If we used Propensity Modeling, the approach would be as follows. We could take a list of events (installation of a mobile application, authorization, subscription to a newsletter or a specific user, etc.) and build a model based on a matching index for each of them. Then we could rank each of the events depending on the effect it has on the user's involvement, and use our ordered list in the next iteration (or use these numbers to convince the management that we need more resources). This is a slightly complicated idea of ​​constructing a regression model of involvement (or a regression model of outflow) of customers and an assessment of the weight of each functionality.
Despite the fact that I am writing this post, I am not a big fan of using Propensity Modeling for many applications in the field of technology (I did not work in the medical field, so I do not have a definite opinion about its usefulness in this area, although I think it is more necessary). I’ll save all my arguments for the next time, I’ll just say that the analysis of causal relationships is an incredibly complex thing, and we can never take into account all the hidden factors that affect the user's attitude. In addition, simply the fact that we have to choose which of the events to include in our model means that we initially believe in the benefit of each of them, while in reality we would like to discover the hidden factors that influence involvement which we would never have thought of.
Conclusion
To summarize: Propensity Modeling is a powerful technique for identifying causal dependencies in the absence of the possibility of conducting a random experiment.

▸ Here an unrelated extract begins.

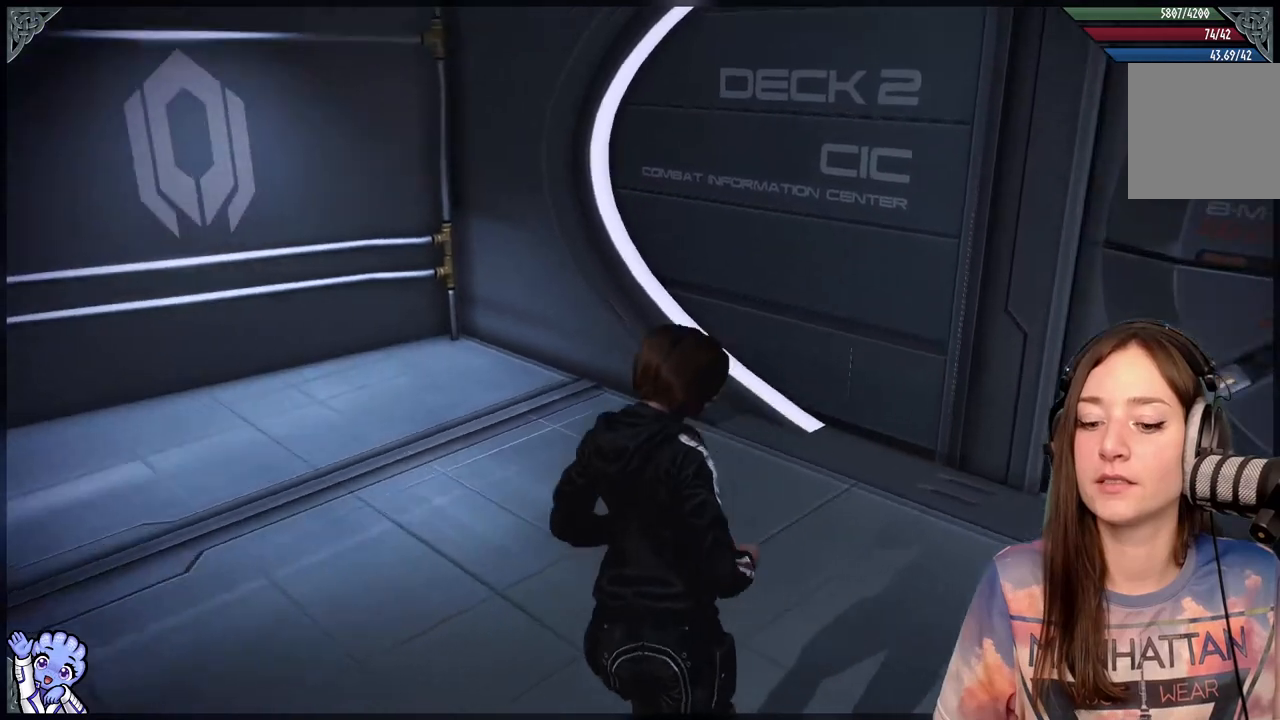
{"buttons": [], "left_stick": "center", "right_stick": "center", "events": [[167, "right_stick", "center"]]}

Pure correlation analysis on the basis of observations, after all, can be extremely dangerous. Let me give you my favorite example: if we find that crime is usually higher in cities with the largest police staff, does this mean that we must reduce the number of police officers in order to reduce crime in a country?
As another example, the
article on hormone replacement therapy in the framework of the Nurses' Health Study.
And remember that the model is usually as good as the data you give to the input. Taking into account all the hidden variables that may be relevant is a very difficult task, and in a causal model that seems well thought out to you, there may actually be some factors missing (I heard somewhere that Propensity Modeling in the case of nurses led to false conclusions). Therefore, it is always worthwhile to consider alternative approaches to solving your problem, whether there are simpler methods for establishing causal relationships, and maybe it is worth asking users. And even if a random experiment seems like a huge task to you now, an attempt can help to avoid many problems in the future.